Late Tuesday, a shooter on a motorbike opened fire in a popular city in central Israel, killing at least four people in the week’s second mass shooting. Police shot and killed the shooter.
While the circumstances surrounding the shooting were not immediately apparent, it looked to be the latest in a series of attacks by Arab assailants ahead of the Muslim holy month of Ramadan and the one-year anniversary of the Gaza conflict. The assailant, according to Israeli media, was a Palestinian from the West Bank. The previous two incidents, which were carried out by Arab Israeli residents who were motivated by the Islamic State terrorist group, have sparked fears of more carnage.
The gunshots took place at two sites in Bnei Brak, an ultra-Orthodox enclave east of Tel Aviv, on Tuesday. According to police, the shooter was armed with an assault weapon and opened fire on bystanders before being shot by authorities on the site, according to a statement.
Later Tuesday, Israeli Prime Minister Naftali Bennett convened an emergency meeting of top security personnel.
Israel “stands before a tsunami of homicidal Arab terrorism,” Bennett said in a statement, vowing to fight it “with tenacity, stubbornness, and an iron hand.” On Twitter, Israel Defense Minister Benny Gantz stated that the security forces “would work with all means” to restore security to Israeli streets and provide residents a sense of security.
According to Israeli media, the alleged shooter was a 27-year-old Palestinian male from Yabad in the northern West Bank.
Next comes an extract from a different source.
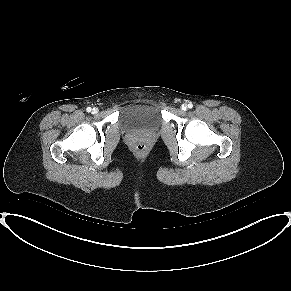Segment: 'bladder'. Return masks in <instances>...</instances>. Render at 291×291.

The suspect’s identity was not immediately revealed by the police.
On Israeli television, amateur camera footage appeared to show a shooter in a black shirt firing an assault rifle at a moving car.
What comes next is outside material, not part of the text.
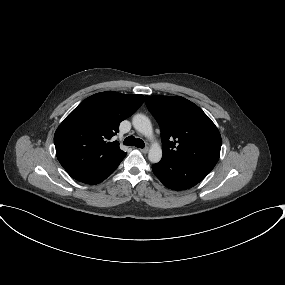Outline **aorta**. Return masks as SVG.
<instances>
[{"instance_id": "1", "label": "aorta", "mask_w": 285, "mask_h": 285, "mask_svg": "<svg viewBox=\"0 0 285 285\" xmlns=\"http://www.w3.org/2000/svg\"><path fill=\"white\" fill-rule=\"evenodd\" d=\"M133 127L144 136L151 138L153 136V128L150 119L143 114H136L132 119ZM162 158V149L159 144L153 143L148 159L152 163H158Z\"/></svg>"}]
</instances>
Two young police officers were slain in a shooting spree in the central city of Hadera on Sunday, and four people were killed in a vehicle ramming and stabbing incident in the southern city of Beersheba last week.
In a sweep spurred by recent fatal assaults, Israeli security forces raided the homes of at least 12 Arab Israelis and detained two people suspected of having links to the Islamic State.
Bennett had declared only hours before the raid that previous attacks within Israel had created a “new scenario” that necessitated increased security measures.
According to law enforcement sources, 31 residences and places in northern Israel were examined overnight, including the home of the shooters who carried out the Hadera attack.
The Islamic State claims credit for the prior two assaults.
The deaths were criticized by Israeli politicians, who cited the timing as a factor. Both incidents occurred before of Ramadan, which begins later this week, and as Israel hosted a high-profile conference between four Arab foreign ministers and the US this week. The deaths were denounced by Egypt, Morocco, Bahrain, and the United Arab Emirates, as well as the United States.
Ramadan is set to start on Saturday. During the holy month of Ramadan last year, conflicts between Israeli police and Muslim demonstrators escalated into an 11-day battle between Israel and Hamas, the Islamic terrorist group that administers Gaza. The shooting was hailed by Hamas as a “heroic action.”
This year, Israel has taken attempts to de-escalate tensions with the Palestinians in order to avert another round of violence. IS assaults within Israel, as well as attacks by Arab Israeli residents, are uncommon.
The organization mostly works in Iraq and Syria, where it has lately increased attacks on security troops. It no longer has any control over territory and instead relies on sleeper cells to operate. IS has claimed responsibility for previous assaults against Israeli forces and has branches in Afghanistan and other countries.